Material provided ::

************

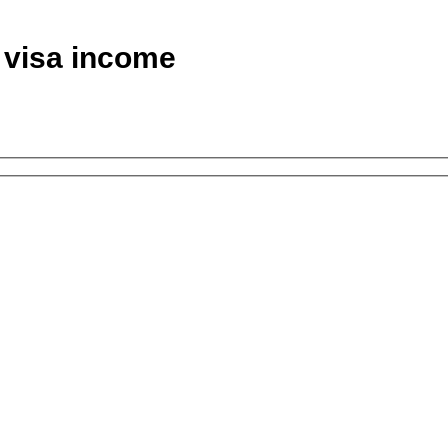
d visa income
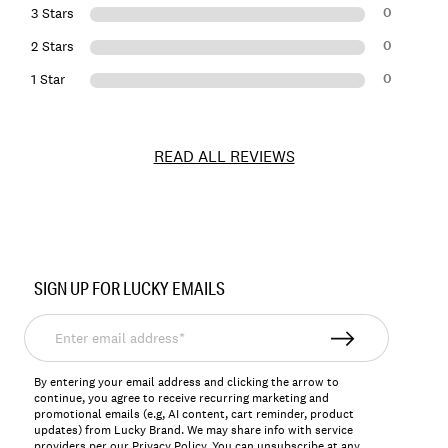
0
3 Stars
0
2 Stars
0
1 Star
READ ALL REVIEWS
Item
No.
SIGN UP FOR LUCKY EMAILS
7M13750
Enter
email
address*
By entering your email address and clicking the arrow to
continue, you agree to receive recurring marketing and
promotional emails (e.g, AI content, cart reminder, product
updates) from Lucky Brand. We may share info with service
providers per our Privacy Policy. You can unsubscribe at any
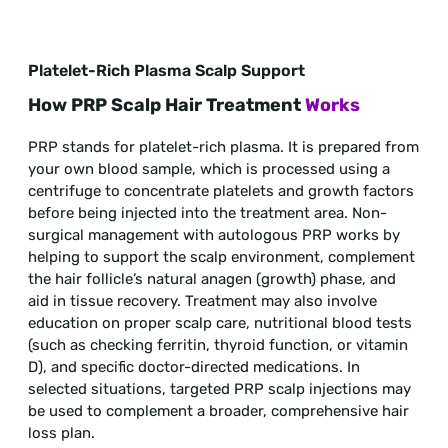
Platelet-Rich Plasma Scalp Support
How PRP Scalp Hair Treatment
Works
PRP stands for platelet-rich plasma. It is prepared from
your own blood sample, which is processed using a
centrifuge to concentrate platelets and growth factors
before being injected into the treatment area. Non-
surgical management with autologous PRP works by
helping to support the scalp environment, complement
the hair follicle’s natural anagen (growth) phase, and
aid in tissue recovery. Treatment may also involve
education on proper scalp care, nutritional blood tests
(such as checking ferritin, thyroid function, or vitamin
D), and specific doctor-directed medications. In
selected situations, targeted PRP scalp injections may
be used to complement a broader, comprehensive hair
loss plan.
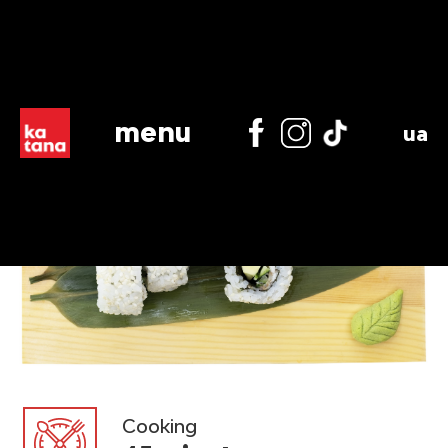
menu
ua
Cooking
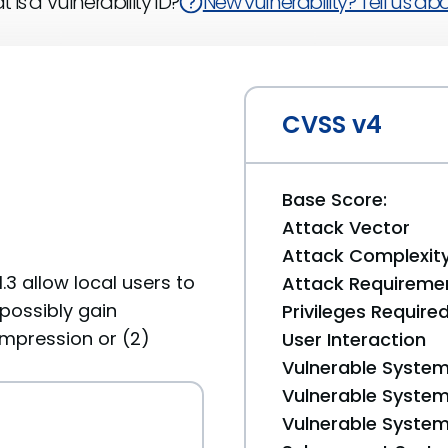
 is a Vulnerability ID?
New vulnerability? Tell us abou
CVSS v4
Base Score:
Attack Vector
Attack Complexit
.3 allow local users to
Attack Requireme
possibly gain
Privileges Require
compression or (2)
User Interaction
Vulnerable System
Vulnerable System 
Vulnerable System 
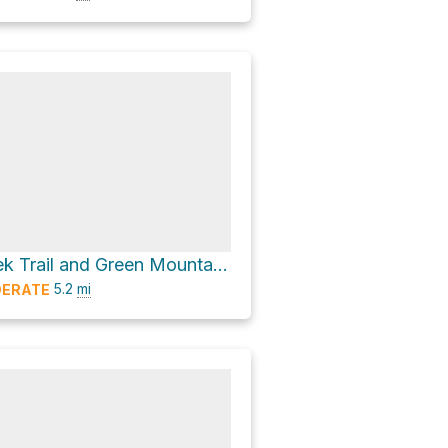
Tonahutu Creek Trail and Green Mountain Trail
5.2
mi
ERATE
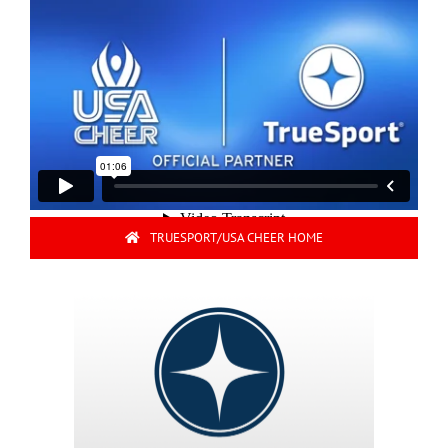
TRUESPORT/USA CHEER HOME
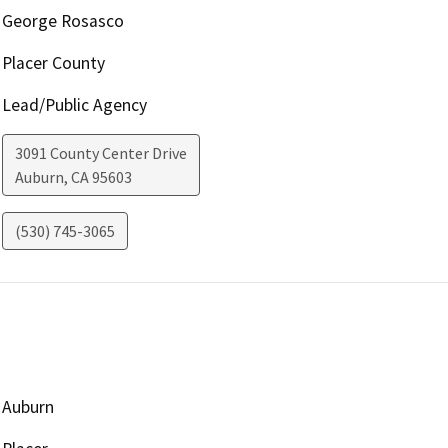
George Rosasco
Placer County
Lead/Public Agency
3091 County Center Drive
Auburn
,
CA
95603
(530) 745-3065
Auburn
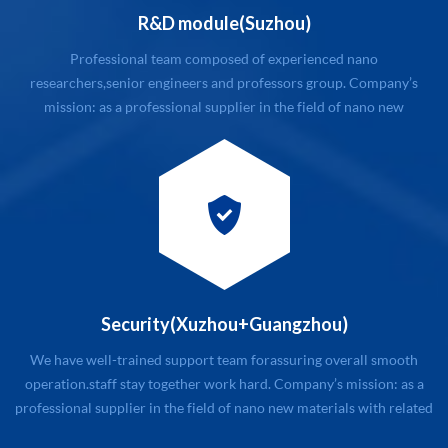
R&D module(Suzhou)
Professional team composed of experienced nano
researchers,senior engineers and professors group. Company’s
mission: as a professional supplier in the field of nano new
materials with related service. Company’s value: quality and
customers first, honest and trustworthy, first-class service
Company’s management philosophy: modular management, stick ...
Security(Xuzhou+Guangzhou)
We have well-trained support team for assuring overall smooth
operation. staff stay together work hard. Company’s mission: as a
professional supplier in the field of nano new materials with related
service. Company’s value: quality and customers first, honest and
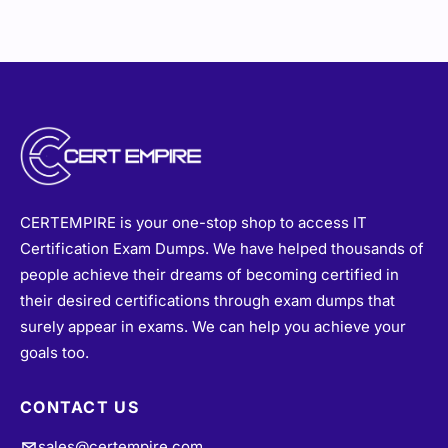
CERTEMPIRE is your one-stop shop to access IT
Certification Exam Dumps. We have helped thousands of
people achieve their dreams of becoming certified in
their desired certifications through exam dumps that
surely appear in exams. We can help you achieve your
goals too.
CONTACT US
sales@certempire.com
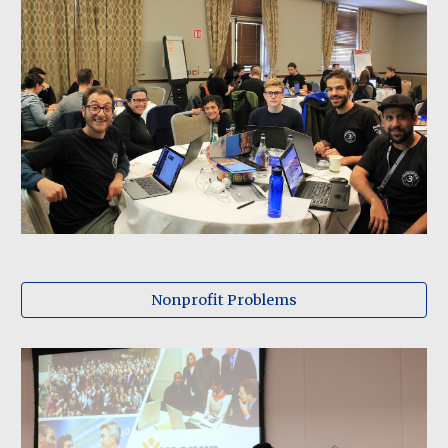
Nonprofit Problems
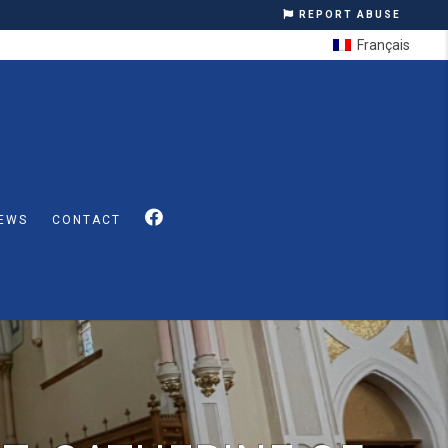
REPORT ABUSE
Français
EWS
CONTACT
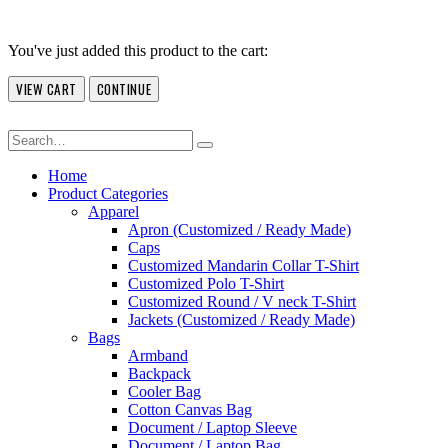
You've just added this product to the cart:
VIEW CART
CONTINUE
Home
Product Categories
Apparel
Apron (Customized / Ready Made)
Caps
Customized Mandarin Collar T-Shirt
Customized Polo T-Shirt
Customized Round / V neck T-Shirt
Jackets (Customized / Ready Made)
Bags
Armband
Backpack
Cooler Bag
Cotton Canvas Bag
Document / Laptop Sleeve
Document / Laptop Bag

************

What needs to be done :: Copy all of the lines above, replacing every "Customized" with "Personalized" and keeping everything else unchanged. Leave the pictures out of your answer.

Task response ::
d visa income
0
3 Stars
0
2 Stars
0
1 Star
READ ALL REVIEWS
Item
No.
SIGN UP FOR LUCKY EMAILS
7M13750
Enter
email
address*
By entering your email address and clicking the arrow to
continue, you agree to receive recurring marketing and
promotional emails (e.g, AI content, cart reminder, product
updates) from Lucky Brand. We may share info with service
providers per our Privacy Policy. You can unsubscribe at any
Platelet-Rich Plasma Scalp Support
How PRP Scalp Hair Treatment
Works
PRP stands for platelet-rich plasma. It is prepared from
your own blood sample, which is processed using a
centrifuge to concentrate platelets and growth factors
before being injected into the treatment area. Non-
surgical management with autologous PRP works by
helping to support the scalp environment, complement
the hair follicle’s natural anagen (growth) phase, and
aid in tissue recovery. Treatment may also involve
education on proper scalp care, nutritional blood tests
(such as checking ferritin, thyroid function, or vitamin
D), and specific doctor-directed medications. In
selected situations, targeted PRP scalp injections may
be used to complement a broader, comprehensive hair
loss plan.
menu
ua
Cooking
 is a Vulnerability ID?
New vulnerability? Tell us abou
CVSS v4
Base Score:
Attack Vector
Attack Complexit
.3 allow local users to
Attack Requireme
possibly gain
Privileges Require
compression or (2)
User Interaction
Vulnerable System
Vulnerable System 
Vulnerable System 
Tonahutu Creek Trail and Green Mountain Trail
5.2
mi
ERATE
TRUESPORT/USA CHEER HOME
George Rosasco
Placer County
Lead/Public Agency
3091 County Center Drive
Auburn
,
CA
95603
(530) 745-3065
Auburn
R&D module(Suzhou)
Professional team composed of experienced nano
researchers,senior engineers and professors group. Company’s
mission: as a professional supplier in the field of nano new
materials with related service. Company’s value: quality and
customers first, honest and trustworthy, first-class service
Company’s management philosophy: modular management, stick ...
Security(Xuzhou+Guangzhou)
We have well-trained support team for assuring overall smooth
operation. staff stay together work hard. Company’s mission: as a
professional supplier in the field of nano new materials with related
service. Company’s value: quality and customers first, honest and
CERTEMPIRE is your one-stop shop to access IT
Certification Exam Dumps. We have helped thousands of
people achieve their dreams of becoming certified in
their desired certifications through exam dumps that
surely appear in exams. We can help you achieve your
goals too.
CONTACT US
sales@certempire.com
Nonprofit Problems
REPORT ABUSE
Français
EWS
CONTACT
You've just added this product to the cart:
VIEW CART
CONTINUE
Home
Product Categories
Apparel
Apron (Personalized / Ready Made)
Caps
Personalized Mandarin Collar T-Shirt
Personalized Polo T-Shirt
Personalized Round / V neck T-Shirt
Jackets (Personalized / Ready Made)
Bags
Armband
Backpack
Cooler Bag
Cotton Canvas Bag
Document / Laptop Sleeve
Document / Laptop Bag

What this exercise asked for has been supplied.